5. Impacto da Falta de Recursos na Proteção dos Consumidores e Titulares de Dados
A ausência de financiamento adequado resulta em:
- Redução da capacidade de resposta a demandas da população;
- Inexistência de canais eficazes de denúncia e orientação sobre dados pessoais;
- Ausência de estudos e monitoramento sobre violações massivas de dados;
- Vulnerabilidade da população diante de abusos tecnológicos, como marketing invasivo, uso discriminatório de algoritmos, vazamentos de informações sensíveis e falta de transparência em políticas de privacidade.
Sem essas instituições, muitos consumidores e titulares de dados não têm condições de enfrentar juridicamente grandes corporações ou exigir responsabilização digital.
Caminhos para o Fortalecimento Institucional
Para que as instituições de defesa do consumidor e dos titulares de dados possam cumprir sua missão, é necessário:
- Incluir a proteção de dados em políticas de defesa do consumidor, com financiamento público específico e de acesso mais facilitado.
- Criar incentivos legais e fiscais para empresas que apoiem instituições do setor com cláusulas de governança e independência.
- Estabelecer parcerias técnicas com universidades, centros de pesquisa e grandes empresas para suprir lacunas de conhecimento.
- Ampliar a atuação em redes, fortalecendo a articulação com defensorias públicas, ministérios públicos, Autoridade Nacional de Proteção de Dados (ANPD) e a Secretaria Nacional do Consumidor (SENACON).
Considerações Finais
As instituições sem fins lucrativos de defesa do consumidor e dos titulares de dados desempenham um papel fundamental em garantir que os direitos previstos em lei sejam, de fato, assegurados na prática.

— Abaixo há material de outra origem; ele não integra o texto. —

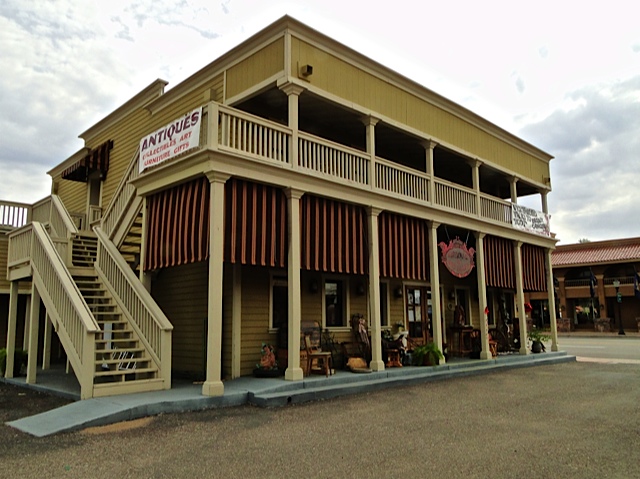
Where is `window`? This screenshot has width=640, height=479. window is located at coordinates (268, 311), (330, 309), (490, 314).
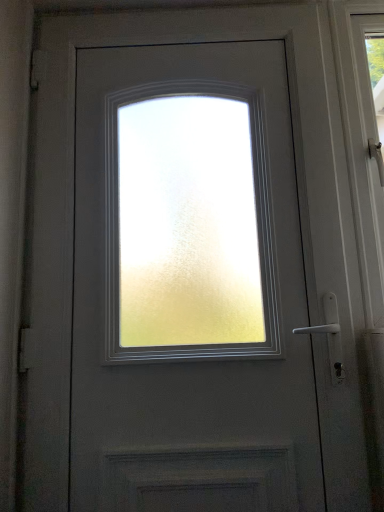
Describe the element at coordinates (189, 286) in the screenshot. I see `matte gray door at center` at that location.

This screenshot has width=384, height=512. Find the location of `matte gray door at center`. matte gray door at center is located at coordinates (189, 286).

Identify the location of matte gray door at center. (189, 286).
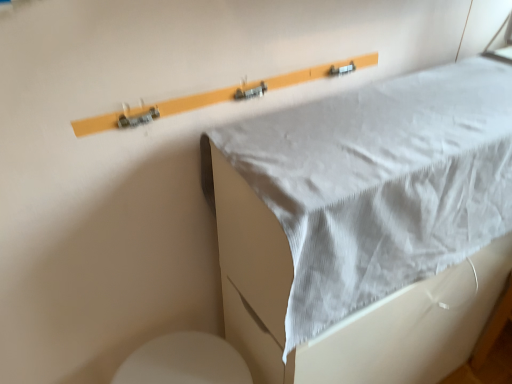
What do you see at coordinates (366, 226) in the screenshot?
I see `white fabric at upper center` at bounding box center [366, 226].

Locate an element on the screen. The width and height of the screenshot is (512, 384). white fabric at upper center is located at coordinates (366, 226).

Image resolution: width=512 pixels, height=384 pixels. Describe the element at coordinates (184, 361) in the screenshot. I see `white glossy toilet at lower left` at that location.

Identify the location of white glossy toilet at lower left. (184, 361).

Where is `white fabric at upper center`? white fabric at upper center is located at coordinates (366, 226).

Visually, is white fabric at upper center positioned to the left or to the right of white glossy toilet at lower left?

Based on their positions, white fabric at upper center is located to the right of white glossy toilet at lower left.

Is white fabric at upper center positioned behind white glossy toilet at lower left?

No, white fabric at upper center is closer to the viewer.

Is point (409, 166) positioned after point (167, 350)?

No, it is in front of (167, 350).

From the image's perspective, is white fabric at upper center above white glossy toilet at lower left?

Indeed, from the image's perspective, white fabric at upper center is shown above white glossy toilet at lower left.

From a real-world perspective, is white fabric at upper center physically located above or below white glossy toilet at lower left?

white fabric at upper center is situated higher than white glossy toilet at lower left in the real world.

Which object is thinner, white fabric at upper center or white glossy toilet at lower left?

white glossy toilet at lower left is thinner.

Looking at this image, considering the sizes of white fabric at upper center and white glossy toilet at lower left in the image, is white fabric at upper center taller or shorter than white glossy toilet at lower left?

Considering their sizes, white fabric at upper center has more height than white glossy toilet at lower left.

Which of these two, white fabric at upper center or white glossy toilet at lower left, is bigger?

Bigger between the two is white fabric at upper center.

Would you say white fabric at upper center is inside or outside white glossy toilet at lower left?

The correct answer is: outside.

Would you say white fabric at upper center is a long distance from white glossy toilet at lower left?

That's not correct — white fabric at upper center is a little close to white glossy toilet at lower left.

Is white fabric at upper center oriented towards white glossy toilet at lower left?

No, white fabric at upper center is not aimed at white glossy toilet at lower left.

How much distance is there between white fabric at upper center and white glossy toilet at lower left?

The distance of white fabric at upper center from white glossy toilet at lower left is 16.01 inches.

The height and width of the screenshot is (384, 512). In the image, there is a white fabric at upper center. Find the location of `toilet below it (from a real-world perspective)`. toilet below it (from a real-world perspective) is located at coordinates pos(184,361).

Looking at this image, would you say white glossy toilet at lower left is to the left or to the right of white fabric at upper center in the picture?

Based on their positions, white glossy toilet at lower left is located to the left of white fabric at upper center.

Which object is closer to the camera, white glossy toilet at lower left or white fabric at upper center?

Positioned in front is white fabric at upper center.

Is point (168, 352) farther from camera compared to point (336, 196)?

That is True.

From the image's perspective, does white glossy toilet at lower left appear lower than white fabric at upper center?

Yes, from the image's perspective, white glossy toilet at lower left is beneath white fabric at upper center.

From the picture: From a real-world perspective, which is physically below, white glossy toilet at lower left or white fabric at upper center?

white glossy toilet at lower left, from a real-world perspective.

Which object is wider, white glossy toilet at lower left or white fabric at upper center?

white fabric at upper center is wider.

Is white glossy toilet at lower left shorter than white fabric at upper center?

Yes, white glossy toilet at lower left is shorter than white fabric at upper center.

Who is bigger, white glossy toilet at lower left or white fabric at upper center?

Bigger between the two is white fabric at upper center.

Is white glossy toilet at lower left positioned beyond the bounds of white fabric at upper center?

Yes, white glossy toilet at lower left is outside of white fabric at upper center.

Based on the photo, are white glossy toilet at lower left and white fabric at upper center making contact?

white glossy toilet at lower left is not next to white fabric at upper center, and they're not touching.

Is white glossy toilet at lower left turned away from white fabric at upper center?

No.

Can you tell me how much white glossy toilet at lower left and white fabric at upper center differ in facing direction?

1.36 degrees separate the facing orientations of white glossy toilet at lower left and white fabric at upper center.

Where is `furniture on the right of white glossy toilet at lower left`? Image resolution: width=512 pixels, height=384 pixels. furniture on the right of white glossy toilet at lower left is located at coordinates (366, 226).

You are a GUI agent. You are given a task and a screenshot of the screen. Output one action in this format:
    pyautogui.click(x=<x>, y=<y>)
    Task: Click on the toilet that appears below the white fabric at upper center (from the image's perspective)
    The height and width of the screenshot is (384, 512).
    Given the screenshot: What is the action you would take?
    pyautogui.click(x=184, y=361)

Image resolution: width=512 pixels, height=384 pixels. Find the location of `furniture above the white glossy toilet at lower left (from a real-world perspective)`. furniture above the white glossy toilet at lower left (from a real-world perspective) is located at coordinates (366, 226).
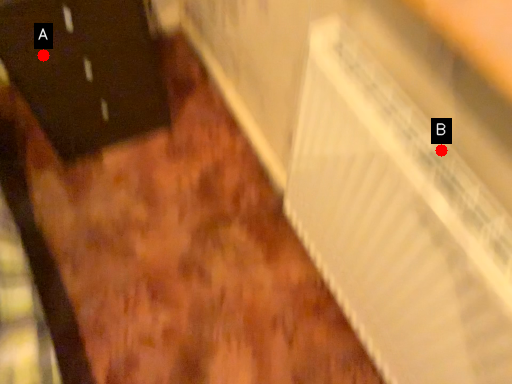
Question: Two points are circled on the image, labeled by A and B beside each circle. Which of the following is the farthest from the observer?

Choices:
 (A) A is further
 (B) B is further

Answer: (A)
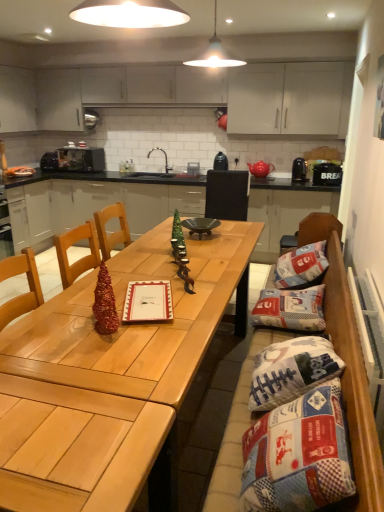
Where is `vacant space to the right of green matte christmas tree at center, which is counted as the 2th christmas tree, starting from the bottom`? The height and width of the screenshot is (512, 384). vacant space to the right of green matte christmas tree at center, which is counted as the 2th christmas tree, starting from the bottom is located at coordinates (203, 254).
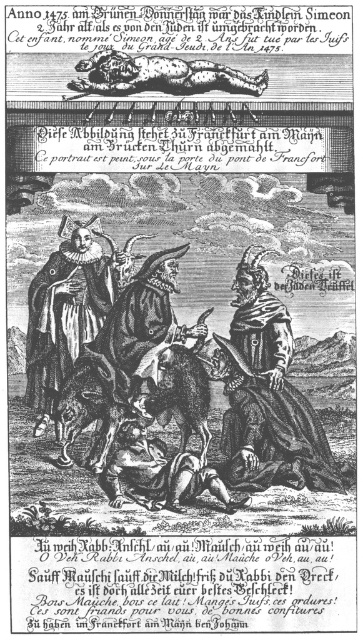
Question: Which point is closer to the camera taking this photo?

Choices:
 (A) (26, 397)
 (B) (178, 502)
 (C) (75, 86)

Answer: (B)

Question: Which of the following is the closest to the observer?

Choices:
 (A) brown leather dog at upper center
 (B) matte black robe at center
 (C) brown leather boots at lower center
 (D) wooden staff at center

Answer: (C)

Question: Which point appears closest to the camera in this image?

Choices:
 (A) (135, 476)
 (B) (242, 436)

Answer: (A)

Question: Is matte black robe at center below brown leather boots at lower center?

Choices:
 (A) no
 (B) yes

Answer: (A)

Question: Is wooden staff at center thinner than matte black robe at center?

Choices:
 (A) yes
 (B) no

Answer: (B)

Question: In this image, where is brown leather boots at lower center located relative to brown leather dog at upper center?

Choices:
 (A) above
 (B) below

Answer: (B)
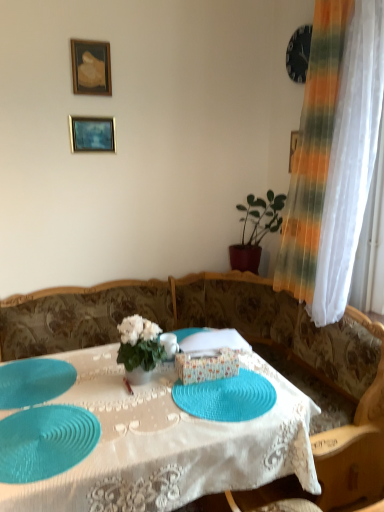
What are the coordinates of `vacant space in white fabric flower at center (from a real-world perspective)` in the screenshot? It's located at (153, 376).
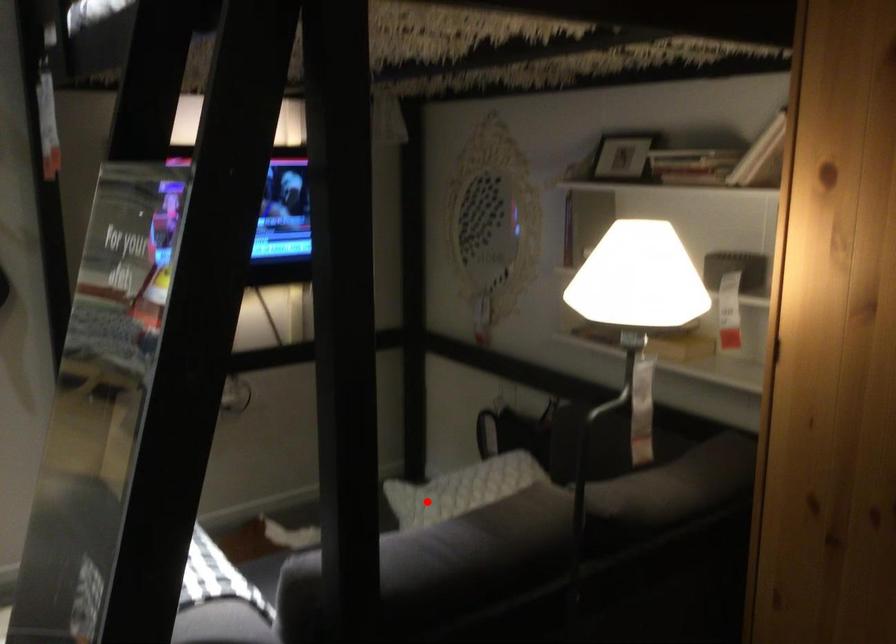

A atuação dessas organizações vai além da orientação individual, promovendo mudanças estruturais, conscientização coletiva, fiscalização social e educação para um consumo responsável e consciente. Contudo, sem financiamento adequado, seu impacto é severamente limitado.
O Estado, a iniciativa privada e a sociedade civil devem reconhecer e apoiar essas entidades como pilares essenciais da democracia, da equidade e da proteção digital dos cidadãos. Por todos os fatos aqui descritos, é hora de mudar a ótica e o reconhecimento dessas importantes organizações para que elas continuem existindo e servindo à população.
Referências :
- BRASIL. Lei nº 8.078/1990 – Código de Defesa do Consumidor.
- BRASIL. Lei nº 13.709/2018 – Lei Geral de Proteção de Dados Pessoais (LGPD).
- DONEDA, D. Da privacidade à proteção de dados pessoais. Rio de Janeiro: Renovar, 2006.
- INSTITUTO BRASILEIRO DE DEFESA DO CONSUMIDOR. Relatório de Atividades 2022.
- CUNHA, M. P. et al. Governança de dados no Brasil: desafios e oportunidades. Revista de Políticas Públicas Digitais, v. 7, n. 2, 2023.